━━━ Text shown ━━━
WHY HAM RADIO - WHY NOT CB?
YOUR FIRST RIG
HF AMPLIFIER BASICS
GROUNDED GRID BASICS
POWER SUPPLY BASICS
WHAT NOT TO DO AROUND HV!
WHY HAM RADIO?
To start with, it might be helpful to state that this is not a critique of CB Radio. Despite what you may have read or heard, the Citizens Radio Service was created by the FCC to permit the average Joe an opportunity to use two-way radio to conduct personal and business communication over relatively short distances. If that's all you want to do with it, than CB will likely be the ticket for you.
Personally, I toyed with a CB walkie-talkie in my teens only long enough to begin worrying whether the knock on the door was the FCC coming to take me away. For me, radio was something I wanted to learn about - that I wanted to get inside of and tinker with. I wanted to fool with dreaded electro-magnetic waves and see what I could do with them. I knew that just turning knobs and talking into a microphone would never cut it. So, fearful of what my mother would say when the FCC showed up at the door, I gave the CB walkie-talkie away. It wasn't until several years later that I rediscovered radio and was fortunate enough to be drawn in the right direction.
━━━ Records supplied ━━━
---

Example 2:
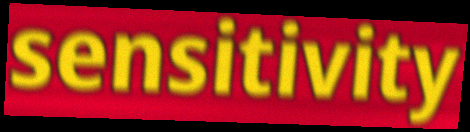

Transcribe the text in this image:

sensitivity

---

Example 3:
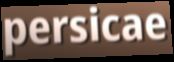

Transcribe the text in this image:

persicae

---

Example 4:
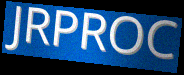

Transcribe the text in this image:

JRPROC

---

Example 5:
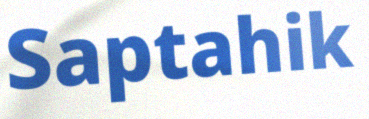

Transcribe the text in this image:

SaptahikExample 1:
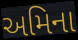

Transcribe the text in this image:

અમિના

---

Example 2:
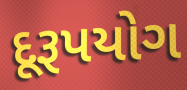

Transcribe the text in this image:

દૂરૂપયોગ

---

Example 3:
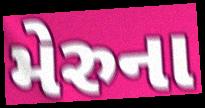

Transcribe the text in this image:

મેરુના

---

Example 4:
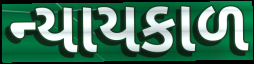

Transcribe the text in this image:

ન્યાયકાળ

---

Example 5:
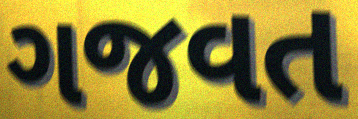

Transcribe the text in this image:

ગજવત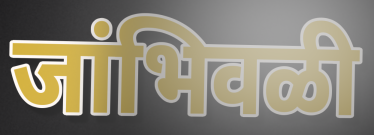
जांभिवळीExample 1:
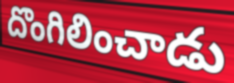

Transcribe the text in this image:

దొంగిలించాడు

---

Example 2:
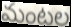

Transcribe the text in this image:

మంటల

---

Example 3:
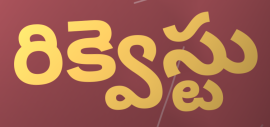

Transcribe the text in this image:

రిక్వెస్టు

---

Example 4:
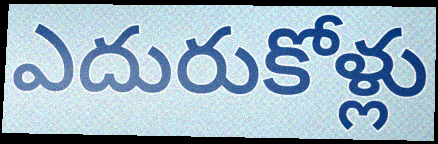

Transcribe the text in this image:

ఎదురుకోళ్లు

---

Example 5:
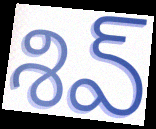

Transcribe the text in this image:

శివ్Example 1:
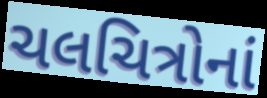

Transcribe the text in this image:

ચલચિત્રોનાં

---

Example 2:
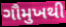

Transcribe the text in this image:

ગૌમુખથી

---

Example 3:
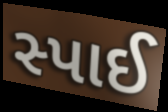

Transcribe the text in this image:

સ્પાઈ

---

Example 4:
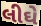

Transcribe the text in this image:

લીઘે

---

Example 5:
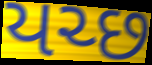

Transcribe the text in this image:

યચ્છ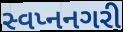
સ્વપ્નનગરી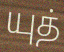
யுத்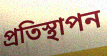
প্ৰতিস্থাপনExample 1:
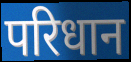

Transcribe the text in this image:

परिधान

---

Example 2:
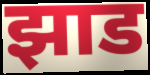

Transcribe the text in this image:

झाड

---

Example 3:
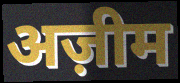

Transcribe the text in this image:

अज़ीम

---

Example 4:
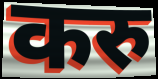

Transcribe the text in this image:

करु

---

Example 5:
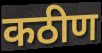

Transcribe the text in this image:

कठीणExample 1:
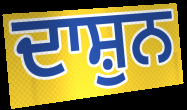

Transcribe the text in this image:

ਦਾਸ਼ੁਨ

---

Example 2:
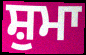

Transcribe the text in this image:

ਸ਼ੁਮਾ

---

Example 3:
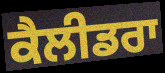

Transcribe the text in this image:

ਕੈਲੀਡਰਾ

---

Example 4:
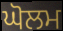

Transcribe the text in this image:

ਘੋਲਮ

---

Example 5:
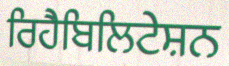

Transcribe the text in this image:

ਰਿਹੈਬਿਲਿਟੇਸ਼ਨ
━━━
━━━ Records supplied ━━━
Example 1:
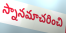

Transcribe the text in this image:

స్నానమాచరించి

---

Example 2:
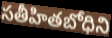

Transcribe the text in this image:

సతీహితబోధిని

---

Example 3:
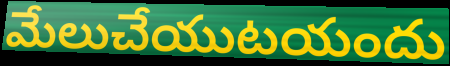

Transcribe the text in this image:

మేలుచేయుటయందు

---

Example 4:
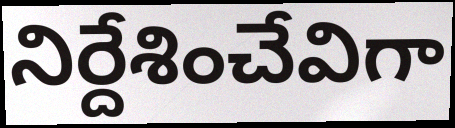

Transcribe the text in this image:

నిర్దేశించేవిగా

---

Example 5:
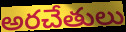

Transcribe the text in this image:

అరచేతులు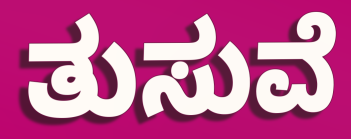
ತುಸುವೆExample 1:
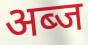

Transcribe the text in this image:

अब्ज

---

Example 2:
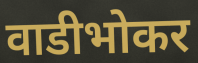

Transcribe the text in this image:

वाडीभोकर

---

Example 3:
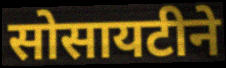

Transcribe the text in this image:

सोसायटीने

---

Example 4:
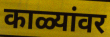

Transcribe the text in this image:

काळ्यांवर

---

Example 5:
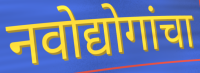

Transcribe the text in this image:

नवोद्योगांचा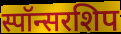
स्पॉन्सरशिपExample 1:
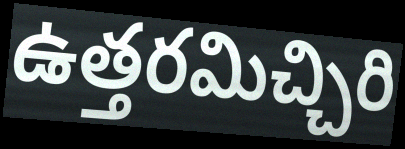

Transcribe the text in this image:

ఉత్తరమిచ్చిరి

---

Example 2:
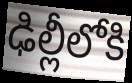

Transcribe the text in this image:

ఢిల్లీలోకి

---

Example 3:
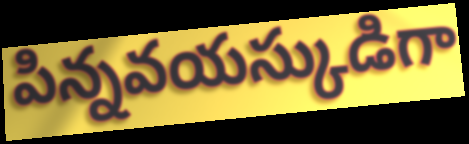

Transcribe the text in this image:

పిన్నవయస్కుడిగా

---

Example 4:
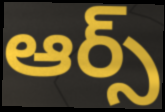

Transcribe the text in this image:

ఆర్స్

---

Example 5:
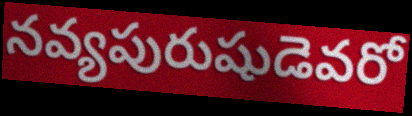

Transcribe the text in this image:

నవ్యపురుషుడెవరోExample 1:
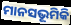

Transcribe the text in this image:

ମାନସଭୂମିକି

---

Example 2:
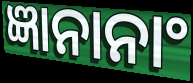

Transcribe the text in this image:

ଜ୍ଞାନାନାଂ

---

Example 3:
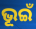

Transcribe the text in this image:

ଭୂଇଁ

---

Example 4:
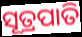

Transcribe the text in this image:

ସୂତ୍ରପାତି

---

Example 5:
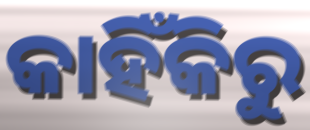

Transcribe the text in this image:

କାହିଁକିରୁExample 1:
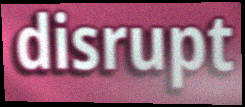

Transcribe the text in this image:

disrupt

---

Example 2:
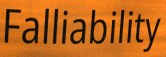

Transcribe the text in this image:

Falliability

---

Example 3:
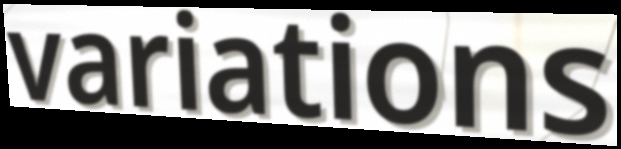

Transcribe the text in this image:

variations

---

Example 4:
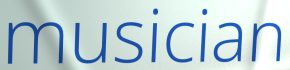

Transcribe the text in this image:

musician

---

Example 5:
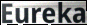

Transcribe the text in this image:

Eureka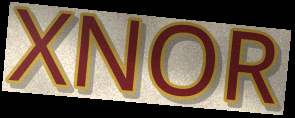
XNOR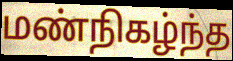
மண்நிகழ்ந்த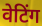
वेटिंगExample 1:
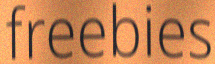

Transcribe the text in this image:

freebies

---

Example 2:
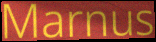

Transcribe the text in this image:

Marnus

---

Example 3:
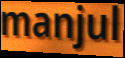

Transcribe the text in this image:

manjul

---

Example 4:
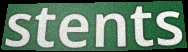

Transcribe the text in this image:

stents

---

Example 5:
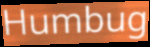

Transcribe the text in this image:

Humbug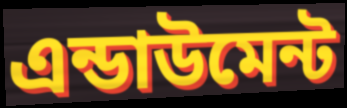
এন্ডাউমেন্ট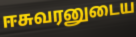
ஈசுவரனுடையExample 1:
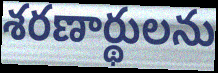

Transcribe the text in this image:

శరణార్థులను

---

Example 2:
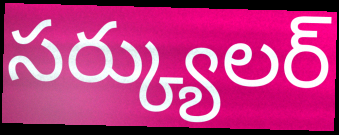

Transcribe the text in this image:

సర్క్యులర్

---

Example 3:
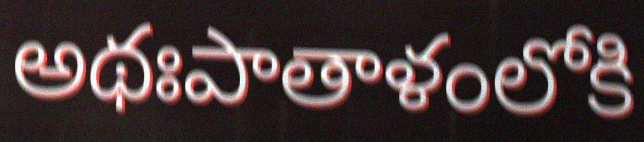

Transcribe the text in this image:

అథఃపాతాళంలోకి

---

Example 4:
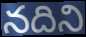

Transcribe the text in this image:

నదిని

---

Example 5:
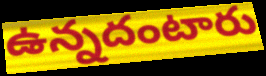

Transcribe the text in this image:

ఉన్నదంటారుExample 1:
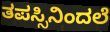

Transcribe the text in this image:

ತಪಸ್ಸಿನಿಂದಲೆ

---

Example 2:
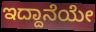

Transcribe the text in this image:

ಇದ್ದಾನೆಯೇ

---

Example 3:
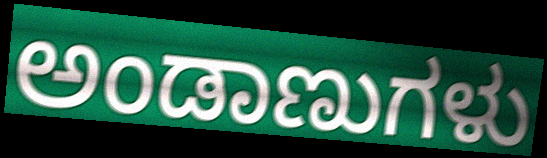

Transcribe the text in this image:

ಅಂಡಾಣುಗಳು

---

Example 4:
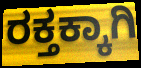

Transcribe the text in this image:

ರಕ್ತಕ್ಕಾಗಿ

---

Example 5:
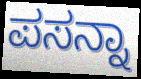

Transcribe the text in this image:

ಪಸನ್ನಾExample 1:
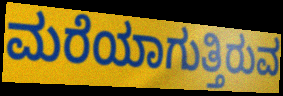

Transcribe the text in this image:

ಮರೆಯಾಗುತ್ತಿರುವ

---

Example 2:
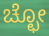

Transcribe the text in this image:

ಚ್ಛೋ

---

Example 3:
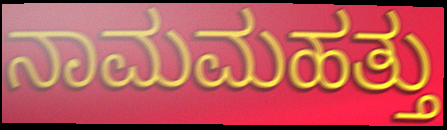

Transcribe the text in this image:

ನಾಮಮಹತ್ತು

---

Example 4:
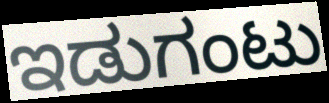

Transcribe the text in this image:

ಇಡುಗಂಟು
━━━
━━━ Records supplied ━━━
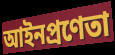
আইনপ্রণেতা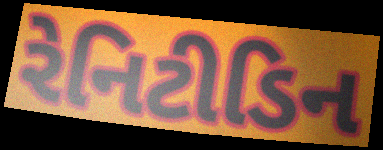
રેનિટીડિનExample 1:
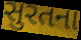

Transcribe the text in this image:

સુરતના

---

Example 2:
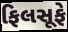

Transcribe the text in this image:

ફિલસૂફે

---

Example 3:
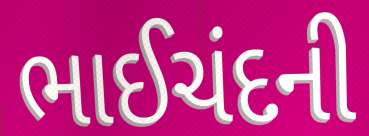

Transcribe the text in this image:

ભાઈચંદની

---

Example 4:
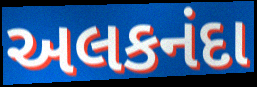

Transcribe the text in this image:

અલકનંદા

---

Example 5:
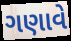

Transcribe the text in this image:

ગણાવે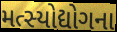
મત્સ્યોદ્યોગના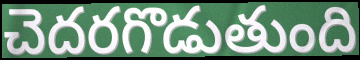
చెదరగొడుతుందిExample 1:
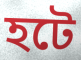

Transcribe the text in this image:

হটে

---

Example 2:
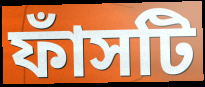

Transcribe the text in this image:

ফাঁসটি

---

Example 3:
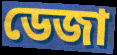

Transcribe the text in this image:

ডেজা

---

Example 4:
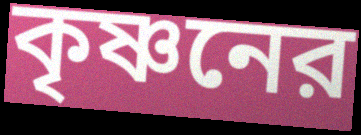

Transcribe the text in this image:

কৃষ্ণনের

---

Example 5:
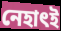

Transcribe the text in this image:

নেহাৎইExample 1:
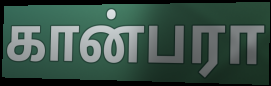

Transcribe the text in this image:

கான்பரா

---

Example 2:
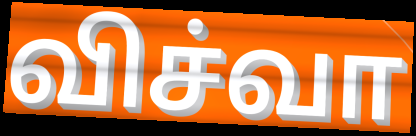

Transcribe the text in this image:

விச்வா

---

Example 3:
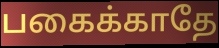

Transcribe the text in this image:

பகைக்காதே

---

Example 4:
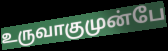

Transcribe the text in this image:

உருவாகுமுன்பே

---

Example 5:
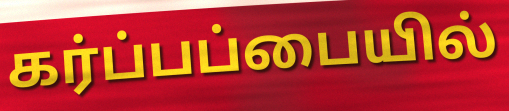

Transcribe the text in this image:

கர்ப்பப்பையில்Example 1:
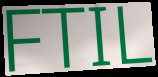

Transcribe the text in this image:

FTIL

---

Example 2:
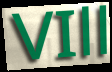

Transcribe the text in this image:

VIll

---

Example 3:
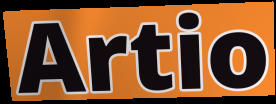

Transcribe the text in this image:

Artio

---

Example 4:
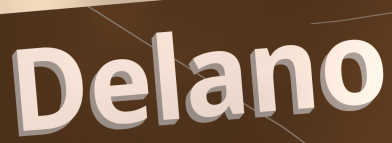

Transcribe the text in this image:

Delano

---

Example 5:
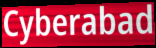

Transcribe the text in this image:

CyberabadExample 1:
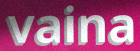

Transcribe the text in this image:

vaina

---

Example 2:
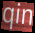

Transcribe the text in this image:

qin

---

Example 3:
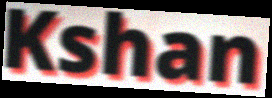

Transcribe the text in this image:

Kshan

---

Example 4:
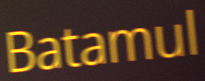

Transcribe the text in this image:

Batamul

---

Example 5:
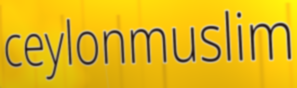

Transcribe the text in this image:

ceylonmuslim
━━━
Exercise: Continue the essay on choosing ham radio over CB, starting after its final sentence.

Result of this exercise:
One of the things that appealed to me when I began seriously looking at radio was the ability to communicate with radio operators world-wide. The thought of talking to another radio operator in Asia, for example, appealed to me - as did the possibility of receiving written confirmation of the contact. The problem I had with CB at the time, was that more than one of the operators I visited lied to the guy on the other end of the radio about where they were located. They joked about it afterward, which made me wonder whether CB was for me.
When I finally had a chance to meet some hams, the experience was altogether different. These were people that strictly operated on the right side of the law - in every aspect of their lives. That seemed important to me. Not only did they understand radio theory, but were able to use their knowledge to benefit the community at large. Many had been ship board operators, others were volunteer dispatchers and licensed radio technicians. Still others had been radio operators in the service - one of which had served as a code breaker in the Army during WWII. When I thought about the kind of people that I would prefer to communicate with world-wide, it was this group that I settled on.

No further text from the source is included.